Submitted to: HortScience
Publication Type: Peer Reviewed Journal
Publication Acceptance Date: April 10, 2001
Publication Date: N/A
Interpretive Summary: New crops that have fruit with high nutritional value are being sought to fill market niches and to provide alternative crops for small farm operations. Autumn olive (Elaeagnus umbellata) is a prolific producer of edible fruit but it is not grown for fruit production in the U.S. Fruit samples were collected and analyzed for their content of phytonutrients. The fresh fruit were found to contain very high levels lycopene and significant levels of other carotenoids. The lycopene content was up to 17 times that found in tomato, the major source of lycopene in the diet. Lycopene is known to be an antioxidant and some research has reported it to have preventive action for chronic diseases including certain cancers. This information is of use to other plant scientists, human nutritionists and others interested in the effects of food on human health.

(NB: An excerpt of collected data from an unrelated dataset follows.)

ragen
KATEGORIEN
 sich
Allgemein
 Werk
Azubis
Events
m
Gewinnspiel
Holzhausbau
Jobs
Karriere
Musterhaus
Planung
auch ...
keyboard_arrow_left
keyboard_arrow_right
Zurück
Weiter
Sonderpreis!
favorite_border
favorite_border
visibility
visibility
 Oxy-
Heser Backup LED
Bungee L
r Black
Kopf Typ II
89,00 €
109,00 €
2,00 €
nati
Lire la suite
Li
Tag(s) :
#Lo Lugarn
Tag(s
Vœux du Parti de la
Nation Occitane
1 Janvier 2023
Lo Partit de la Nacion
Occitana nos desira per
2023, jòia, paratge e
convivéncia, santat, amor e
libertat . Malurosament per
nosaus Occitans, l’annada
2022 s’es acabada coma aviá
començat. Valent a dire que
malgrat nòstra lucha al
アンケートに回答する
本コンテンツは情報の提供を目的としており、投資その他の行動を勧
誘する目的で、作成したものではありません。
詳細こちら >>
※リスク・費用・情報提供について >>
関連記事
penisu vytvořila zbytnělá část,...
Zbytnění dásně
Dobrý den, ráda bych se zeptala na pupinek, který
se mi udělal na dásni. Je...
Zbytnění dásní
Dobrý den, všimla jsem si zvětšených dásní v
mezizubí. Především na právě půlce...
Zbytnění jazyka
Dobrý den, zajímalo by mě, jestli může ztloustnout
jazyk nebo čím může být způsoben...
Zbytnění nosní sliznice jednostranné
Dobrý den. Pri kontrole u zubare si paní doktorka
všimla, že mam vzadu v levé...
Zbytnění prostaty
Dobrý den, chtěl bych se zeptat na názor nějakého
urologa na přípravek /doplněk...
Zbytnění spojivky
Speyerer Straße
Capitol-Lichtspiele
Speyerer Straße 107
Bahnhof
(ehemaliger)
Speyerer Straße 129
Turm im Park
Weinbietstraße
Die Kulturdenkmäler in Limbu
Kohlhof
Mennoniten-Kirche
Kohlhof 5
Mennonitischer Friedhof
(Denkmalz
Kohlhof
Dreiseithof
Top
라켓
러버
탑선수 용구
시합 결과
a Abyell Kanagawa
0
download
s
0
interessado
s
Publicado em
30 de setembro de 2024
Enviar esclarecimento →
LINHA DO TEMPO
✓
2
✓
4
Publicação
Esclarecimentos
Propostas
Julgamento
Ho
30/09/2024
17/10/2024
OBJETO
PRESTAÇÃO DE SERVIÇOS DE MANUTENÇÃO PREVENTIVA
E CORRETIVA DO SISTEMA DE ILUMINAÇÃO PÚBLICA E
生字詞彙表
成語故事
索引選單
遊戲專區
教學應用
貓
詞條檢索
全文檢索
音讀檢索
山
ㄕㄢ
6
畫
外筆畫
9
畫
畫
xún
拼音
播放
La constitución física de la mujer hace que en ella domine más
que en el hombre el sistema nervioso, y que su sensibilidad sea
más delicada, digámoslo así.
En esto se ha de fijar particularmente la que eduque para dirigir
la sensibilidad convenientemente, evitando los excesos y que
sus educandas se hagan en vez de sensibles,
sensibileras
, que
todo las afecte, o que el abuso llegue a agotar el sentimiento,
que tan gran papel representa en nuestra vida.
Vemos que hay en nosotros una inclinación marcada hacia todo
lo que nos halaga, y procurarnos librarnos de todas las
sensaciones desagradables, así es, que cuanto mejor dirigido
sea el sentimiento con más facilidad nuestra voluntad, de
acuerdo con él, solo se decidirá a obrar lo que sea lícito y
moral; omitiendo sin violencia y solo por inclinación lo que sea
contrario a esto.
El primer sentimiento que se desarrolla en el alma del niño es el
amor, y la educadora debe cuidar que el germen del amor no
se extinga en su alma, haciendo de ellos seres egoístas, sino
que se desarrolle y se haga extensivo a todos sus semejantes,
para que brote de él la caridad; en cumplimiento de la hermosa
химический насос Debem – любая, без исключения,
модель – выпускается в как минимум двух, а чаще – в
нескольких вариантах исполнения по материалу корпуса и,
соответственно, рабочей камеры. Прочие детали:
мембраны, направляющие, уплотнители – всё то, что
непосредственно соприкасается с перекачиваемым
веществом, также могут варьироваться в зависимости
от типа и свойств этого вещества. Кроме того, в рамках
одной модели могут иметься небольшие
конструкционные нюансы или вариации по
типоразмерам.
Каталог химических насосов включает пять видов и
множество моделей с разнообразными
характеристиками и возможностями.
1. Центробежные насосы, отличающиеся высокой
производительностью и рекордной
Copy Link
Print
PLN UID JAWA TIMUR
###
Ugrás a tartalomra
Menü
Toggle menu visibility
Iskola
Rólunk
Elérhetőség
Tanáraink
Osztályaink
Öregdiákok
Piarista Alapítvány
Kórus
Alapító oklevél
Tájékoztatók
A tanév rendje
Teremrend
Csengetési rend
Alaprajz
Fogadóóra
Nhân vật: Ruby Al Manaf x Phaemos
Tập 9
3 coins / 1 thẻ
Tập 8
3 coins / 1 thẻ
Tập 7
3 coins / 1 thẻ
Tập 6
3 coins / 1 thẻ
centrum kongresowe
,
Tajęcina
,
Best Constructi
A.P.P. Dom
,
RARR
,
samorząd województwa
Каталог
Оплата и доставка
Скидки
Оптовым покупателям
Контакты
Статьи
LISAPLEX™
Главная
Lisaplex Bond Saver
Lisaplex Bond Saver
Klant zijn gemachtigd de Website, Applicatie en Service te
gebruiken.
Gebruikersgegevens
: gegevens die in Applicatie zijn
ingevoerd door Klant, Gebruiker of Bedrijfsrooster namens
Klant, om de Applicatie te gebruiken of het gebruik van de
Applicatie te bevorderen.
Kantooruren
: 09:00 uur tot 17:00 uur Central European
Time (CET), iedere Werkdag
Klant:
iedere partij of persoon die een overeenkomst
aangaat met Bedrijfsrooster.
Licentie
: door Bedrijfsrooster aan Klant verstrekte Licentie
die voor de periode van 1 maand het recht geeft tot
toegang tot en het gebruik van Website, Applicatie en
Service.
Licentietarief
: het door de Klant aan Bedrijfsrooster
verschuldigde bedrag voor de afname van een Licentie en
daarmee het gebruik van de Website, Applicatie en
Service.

Technical Abstract: Autumn olive (Elaeagnus umbellata Thunb.) has edible red fruit that was found to not contain anthocyanins in a preliminary study. An analysis of the pigment in fruit of five cultivars and six unnamed naturalized plants showed that they contained lycopene, beta-carotene, lutein, phytofluene and phytoene. The lycopene content per 100 g ranged from 15.09 to 53.96 mg in fresh fruit from the naturalized plants and from 17.87 to 48.33 mg in the four cultivars with red-pigmented fruit. A cultivar with yellow fruit had only 0.82 mg/100 g fresh weight of fruit. In contrast, fresh tomato fruit, the major dietary source of lycopene, has a lycopene content per 100 g of 0.88 to 4.20 mg. This newly identified source of lycopene may provide an alternative to tomato as a dietary source of lycopene and related carotenoids.